Start of Block
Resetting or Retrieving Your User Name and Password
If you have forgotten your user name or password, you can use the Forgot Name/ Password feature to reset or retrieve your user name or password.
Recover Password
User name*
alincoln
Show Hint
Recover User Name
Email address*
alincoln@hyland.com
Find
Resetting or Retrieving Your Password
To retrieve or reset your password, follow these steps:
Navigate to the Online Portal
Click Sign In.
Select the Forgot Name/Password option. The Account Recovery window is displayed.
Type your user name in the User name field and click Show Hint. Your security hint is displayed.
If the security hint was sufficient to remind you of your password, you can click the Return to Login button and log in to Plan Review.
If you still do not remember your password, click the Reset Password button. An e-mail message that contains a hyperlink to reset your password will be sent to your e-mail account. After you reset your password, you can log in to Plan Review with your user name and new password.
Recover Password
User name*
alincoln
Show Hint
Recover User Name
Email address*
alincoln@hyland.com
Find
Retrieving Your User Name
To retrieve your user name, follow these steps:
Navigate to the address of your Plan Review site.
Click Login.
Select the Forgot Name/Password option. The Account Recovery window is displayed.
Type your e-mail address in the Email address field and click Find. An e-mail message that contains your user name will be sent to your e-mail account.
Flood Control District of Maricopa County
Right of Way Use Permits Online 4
End of Block
DESCRIPTION OF THE TASK: Every line above should be transcribed exactly.

EXERCISE SOLUTION:
Resetting or Retrieving Your User Name and Password
If you have forgotten your user name or password, you can use the Forgot Name/ Password feature to reset or retrieve your user name or password.
Recover Password
User name*
alincoln
Show Hint
Recover User Name
Email address*
alincoln@hyland.com
Find
Resetting or Retrieving Your Password
To retrieve or reset your password, follow these steps:
Navigate to the Online Portal
Click Sign In.
Select the Forgot Name/Password option. The Account Recovery window is displayed.
Type your user name in the User name field and click Show Hint. Your security hint is displayed.
If the security hint was sufficient to remind you of your password, you can click the Return to Login button and log in to Plan Review.
If you still do not remember your password, click the Reset Password button. An e-mail message that contains a hyperlink to reset your password will be sent to your e-mail account. After you reset your password, you can log in to Plan Review with your user name and new password.
Recover Password
User name*
alincoln
Show Hint
Recover User Name
Email address*
alincoln@hyland.com
Find
Retrieving Your User Name
To retrieve your user name, follow these steps:
Navigate to the address of your Plan Review site.
Click Login.
Select the Forgot Name/Password option. The Account Recovery window is displayed.
Type your e-mail address in the Email address field and click Find. An e-mail message that contains your user name will be sent to your e-mail account.
Flood Control District of Maricopa County
Right of Way Use Permits Online 4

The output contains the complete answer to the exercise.